» **Assigned task**
Set the data down exactly as it stands, and keep its pictures out.

== Stored data ==

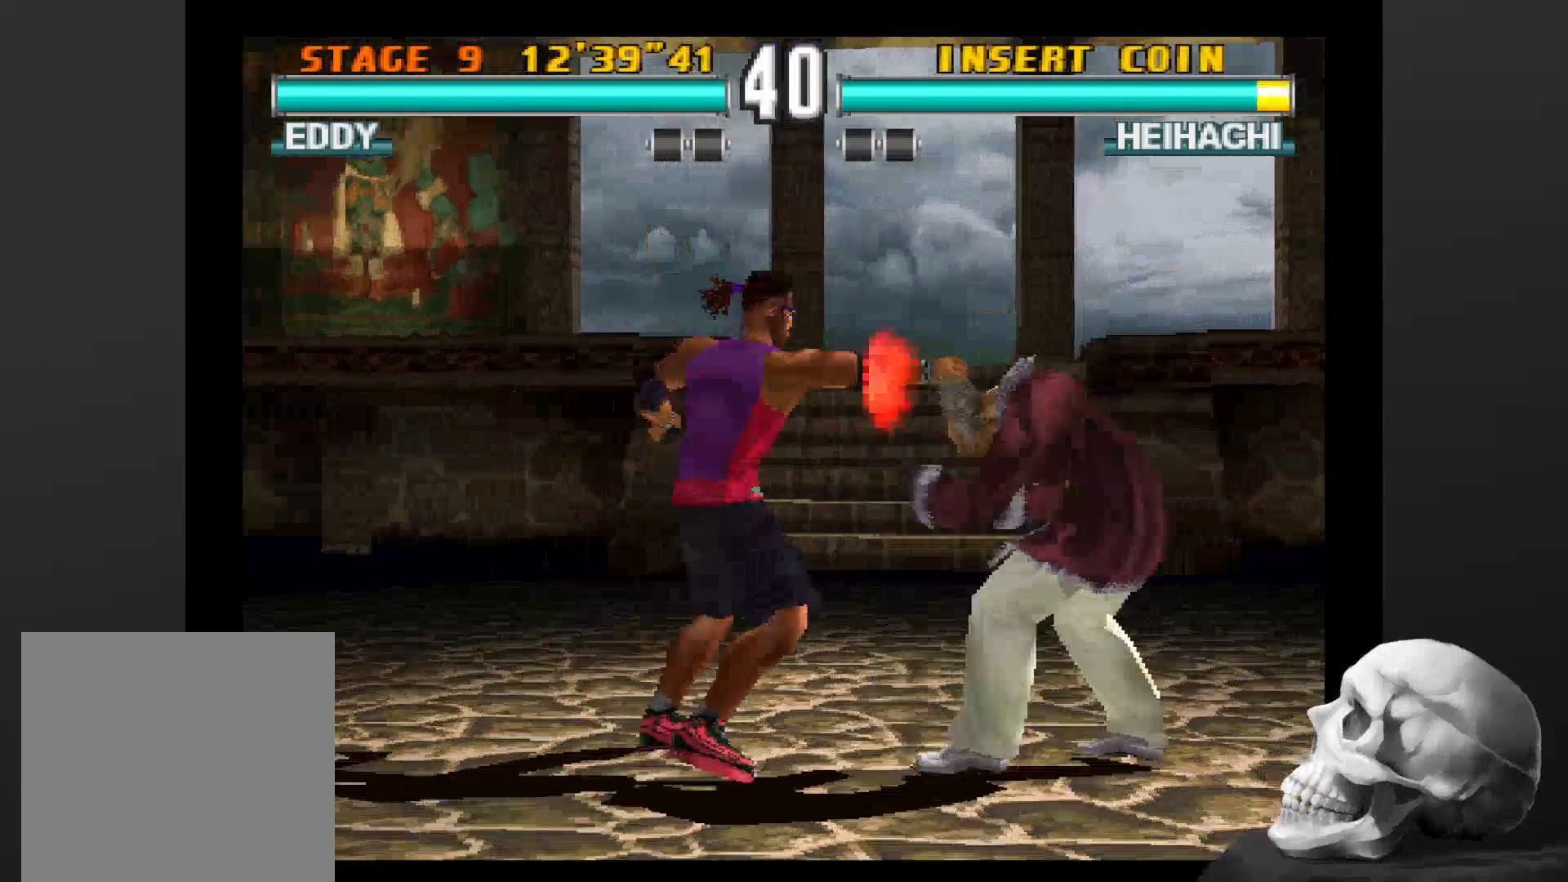
{"dt_ms": 500, "buttons": [], "left_stick": "center", "right_stick": "center", "events": [[133, "CIRCLE", "down"], [466, "CIRCLE", "up"]]}
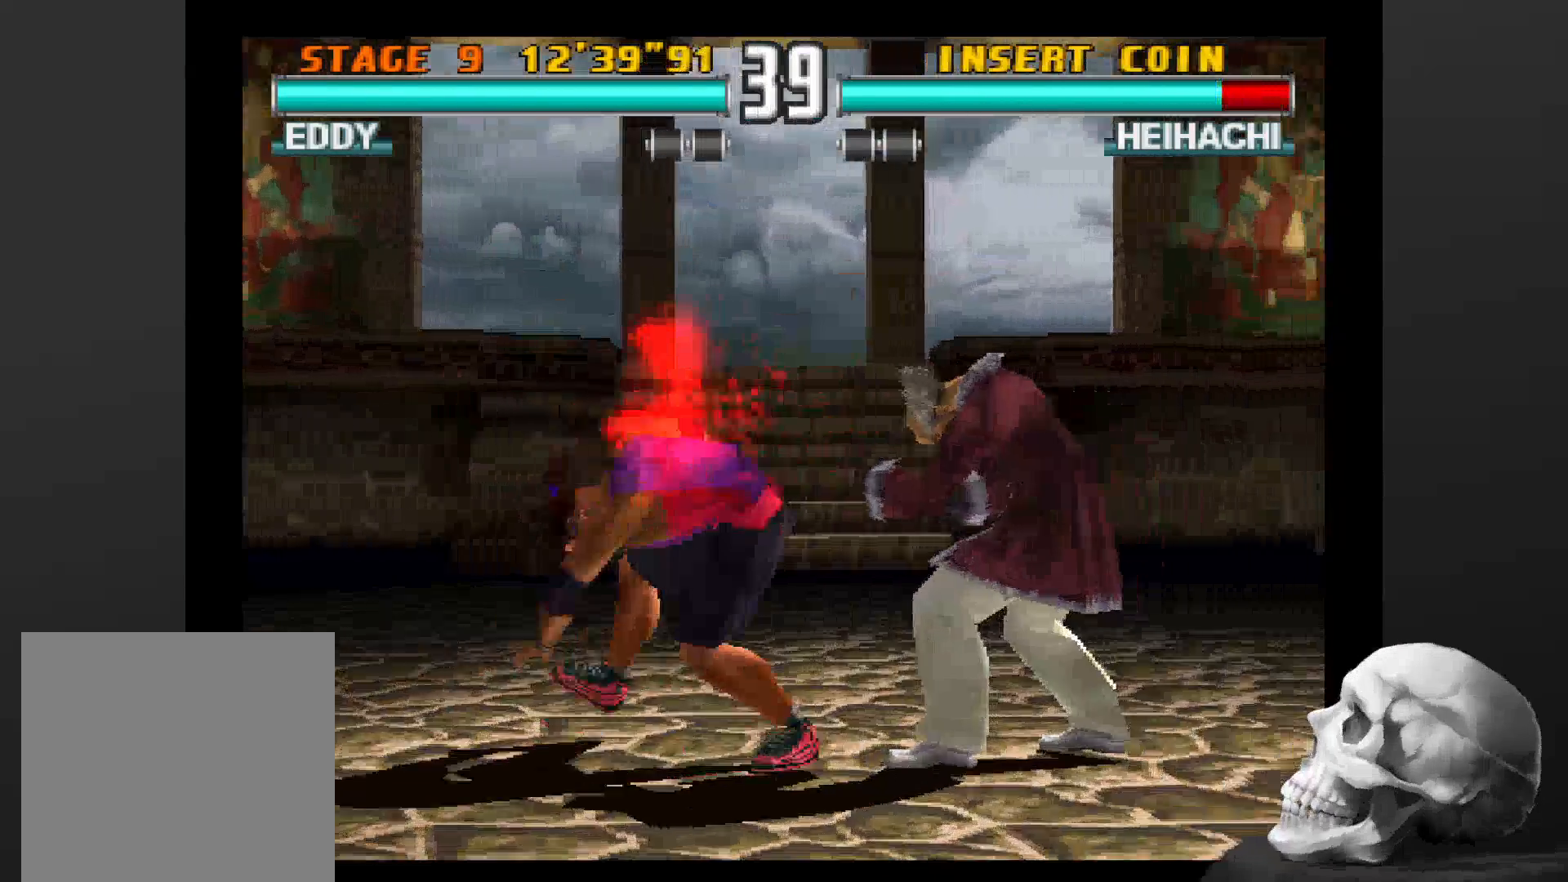
{"dt_ms": 500, "buttons": [], "left_stick": "center", "right_stick": "center", "events": [[66, "CIRCLE", "down"], [366, "CIRCLE", "up"]]}
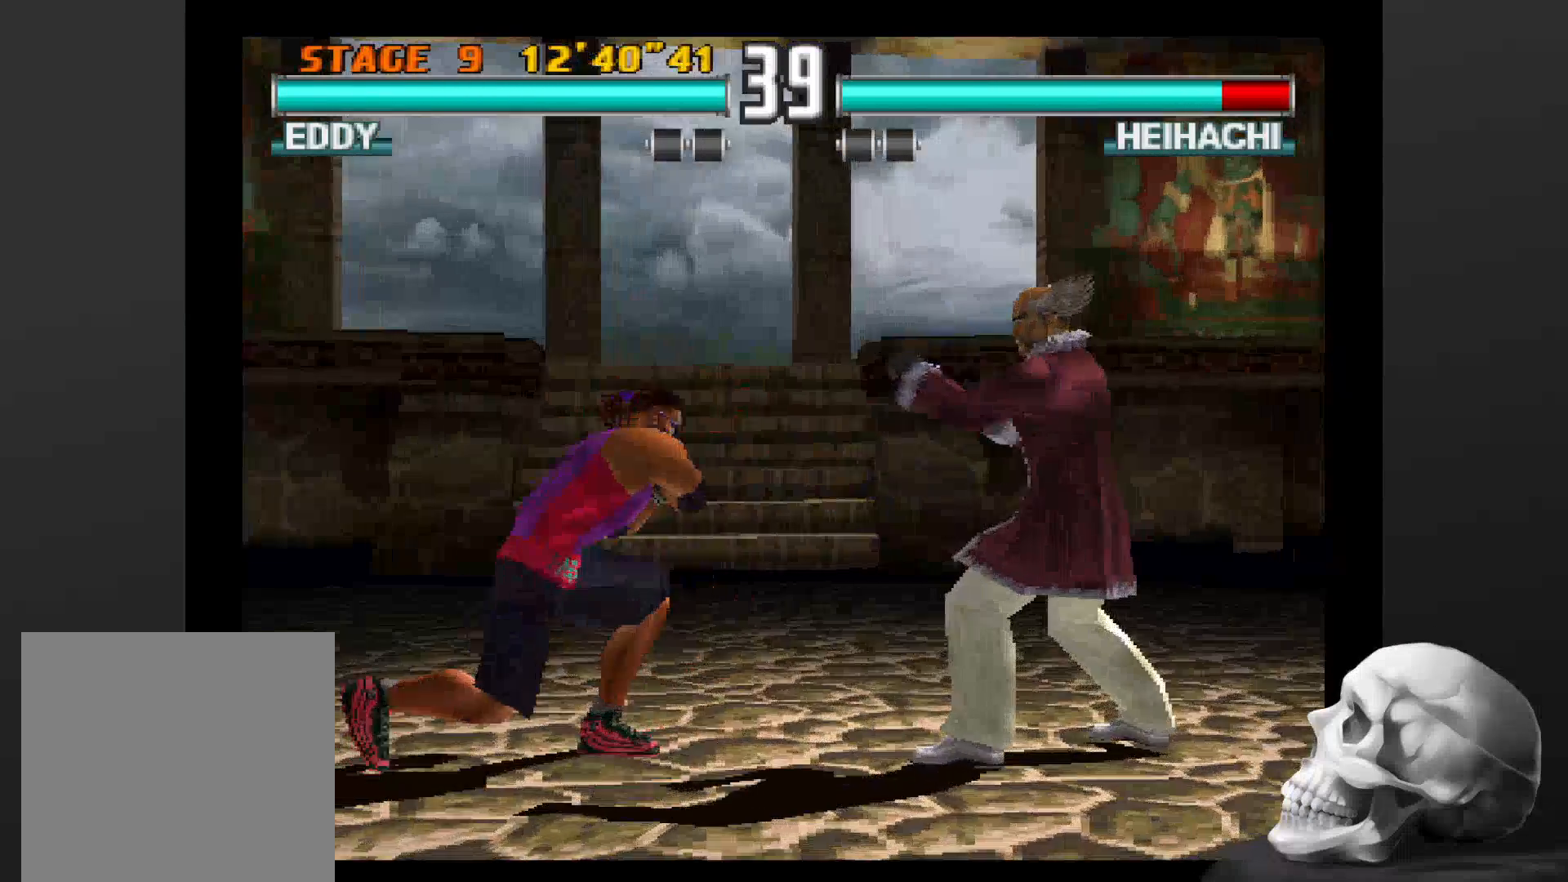
{"dt_ms": 500, "buttons": [], "left_stick": "center", "right_stick": "center", "events": []}
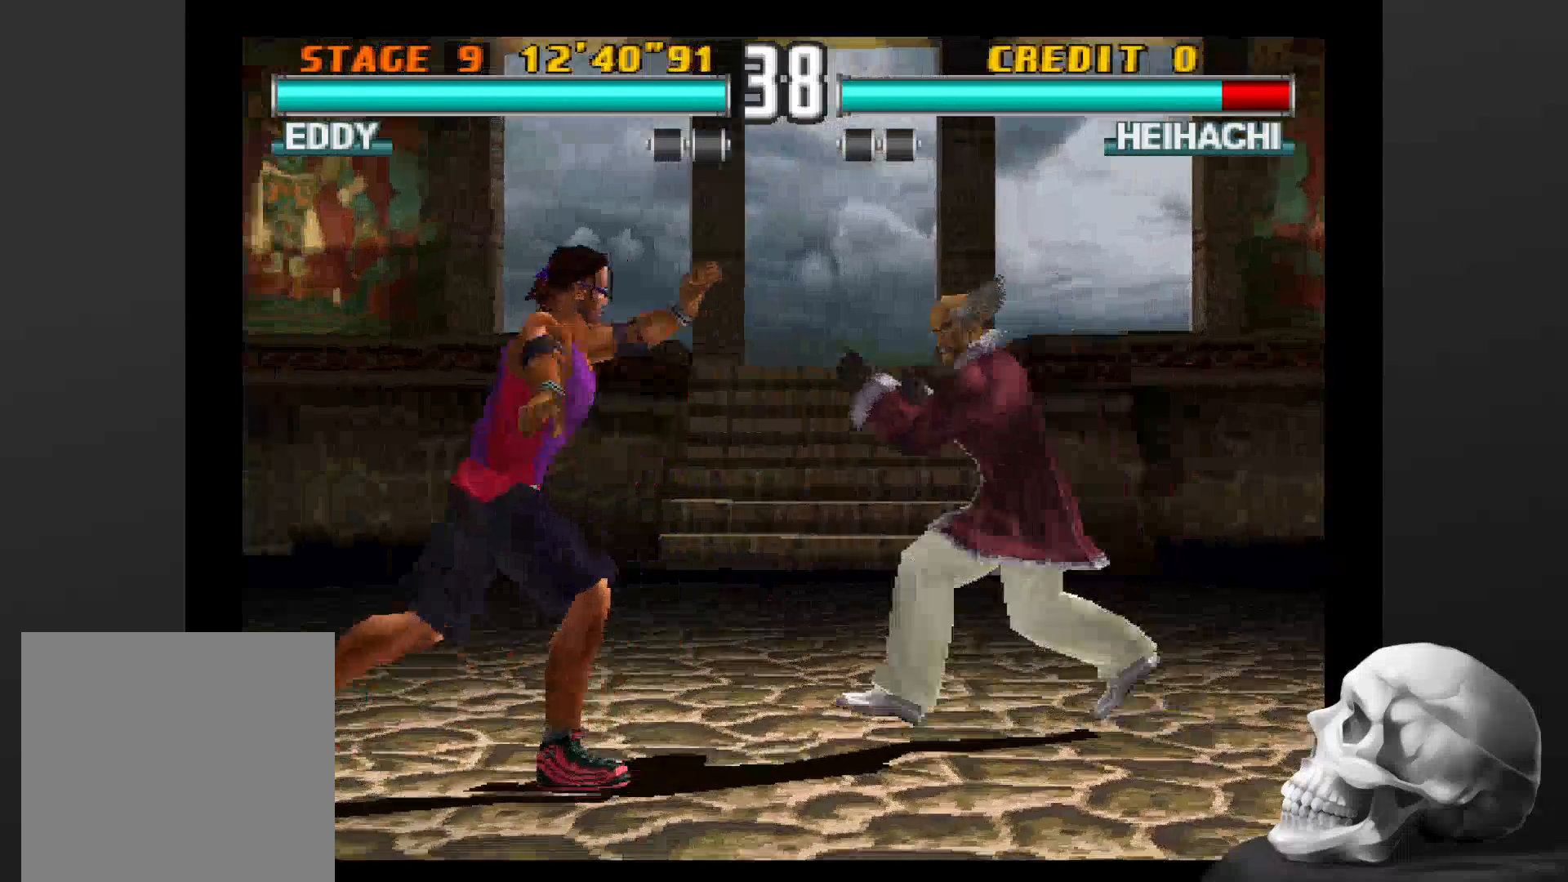
{"dt_ms": 500, "buttons": [], "left_stick": "center", "right_stick": "center", "events": [[133, "CIRCLE", "down"], [300, "CIRCLE", "up"], [366, "CIRCLE", "down"], [466, "CIRCLE", "up"]]}
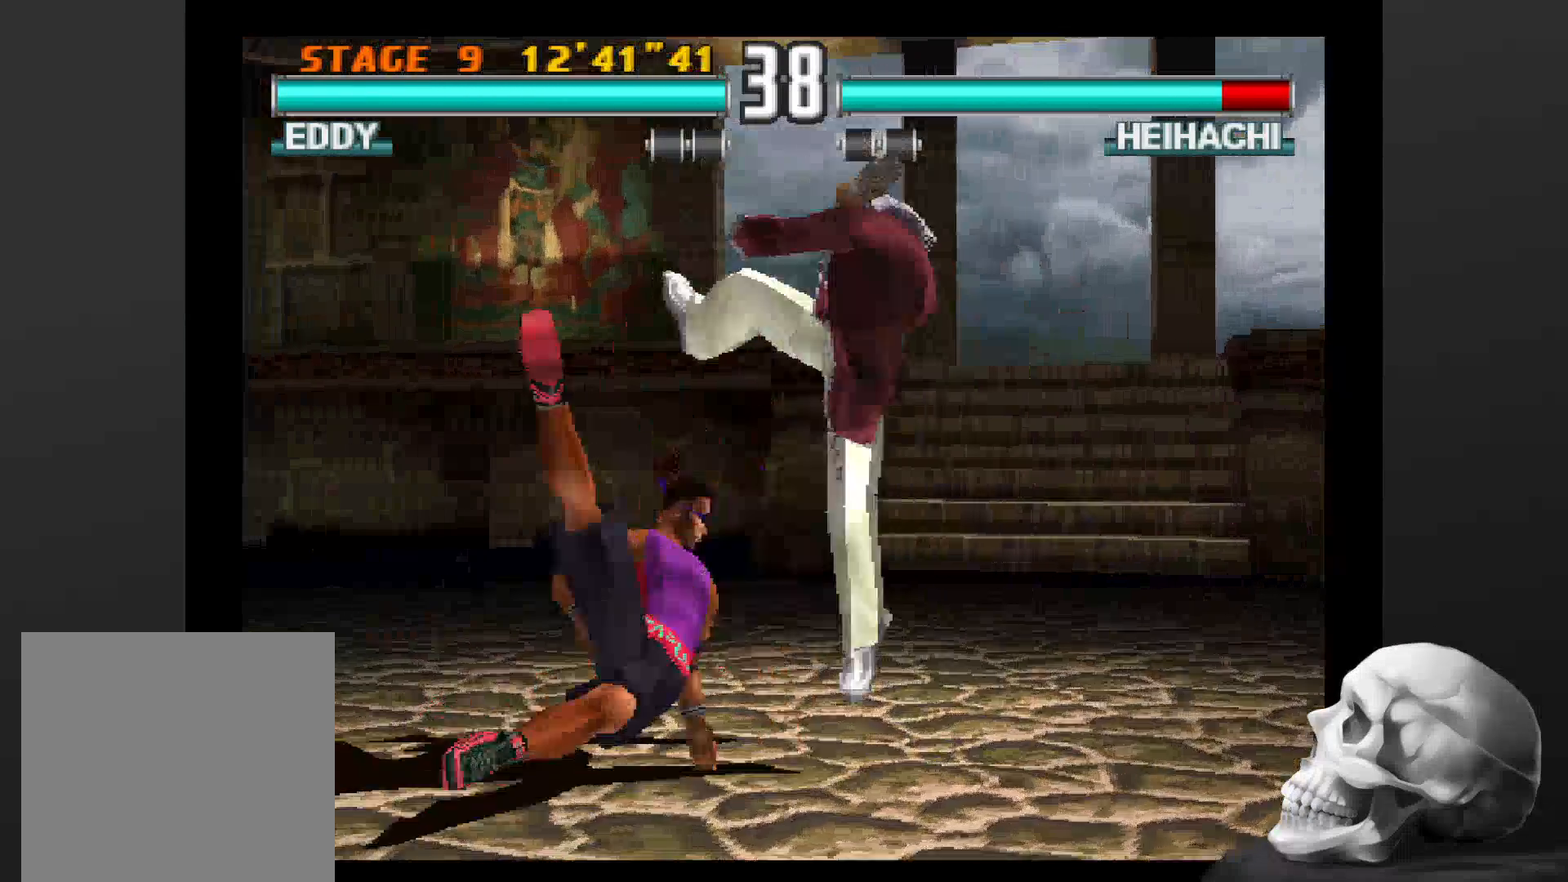
{"dt_ms": 500, "buttons": ["CIRCLE"], "left_stick": "center", "right_stick": "center", "events": [[66, "CIRCLE", "down"], [200, "CIRCLE", "up"], [266, "CIRCLE", "down"], [366, "CIRCLE", "up"], [466, "CIRCLE", "down"]]}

===

» **Exercise answer**
{"dt_ms": 500, "buttons": [], "left_stick": "center", "right_stick": "center", "events": [[133, "CIRCLE", "down"], [466, "CIRCLE", "up"]]}
{"dt_ms": 500, "buttons": [], "left_stick": "center", "right_stick": "center", "events": [[66, "CIRCLE", "down"], [366, "CIRCLE", "up"]]}
{"dt_ms": 500, "buttons": [], "left_stick": "center", "right_stick": "center", "events": []}
{"dt_ms": 500, "buttons": [], "left_stick": "center", "right_stick": "center", "events": [[133, "CIRCLE", "down"], [300, "CIRCLE", "up"], [366, "CIRCLE", "down"], [466, "CIRCLE", "up"]]}
{"dt_ms": 500, "buttons": ["CIRCLE"], "left_stick": "center", "right_stick": "center", "events": [[66, "CIRCLE", "down"], [200, "CIRCLE", "up"], [266, "CIRCLE", "down"], [366, "CIRCLE", "up"], [466, "CIRCLE", "down"]]}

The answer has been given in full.